Текст:
------

В издательстве «КоЛибри» вышла книга искусствоведа и литератора Аркадия Ипполитова «Последняя книга. Не только Италия». «Сноб» публикует отрывок.
Италия в глухо закупоренном со всех сторон Советском Союзе была не мечта даже, ибо мечта все ж желание, пусть даже и заветное, могущее в реальности как-то и когда-то осуществиться, а была морок и наваждение, то есть влекущий, но одуряющий и с толку сбивающий обман. Ежели признать, что «материя есть то, что, действуя на наши органы чувств, производит ощущение; материя есть объективная реальность, данная нам в ощущении, и т. п.», — то никакой материальной Италии не существовало. Ощущений не было и быть не могло, органы чувств бездействовали. Строчки из «Записок сумасшедшего», превратившие немецкую Italiensehnsucht, «Тоску по Италии», в чисто русское умопомрачение: «Спасите меня! возьмите меня! дайте мне тройку быстрых как вихорь коней! Садись, мой ямщик, звени, мой колокольчик, взвейтеся, кони, и несите меня с этого света! Далее, далее, далее, чтобы не видно было ничего, ничего. Вон небо клубится передо мною; звездочка сверкает вдали, лес несется с темными деревьями и месяцем; сизый туман стелется под ногами; струна звенит в тумане; с одной стороны море, с другой Италия; вон и русские избы виднеют» — были написаны в николаевской России.

------

Сохранённые данные:
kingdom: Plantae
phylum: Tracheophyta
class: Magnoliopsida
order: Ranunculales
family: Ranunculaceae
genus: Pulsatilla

------

Задание:
В каком издательстве, согласно тексту, вышла книга Аркадия Ипполитова «Последняя книга. Не только Италия»? Для выполнения задания используйте только текст.

Решение:
В издательстве «КоЛибри».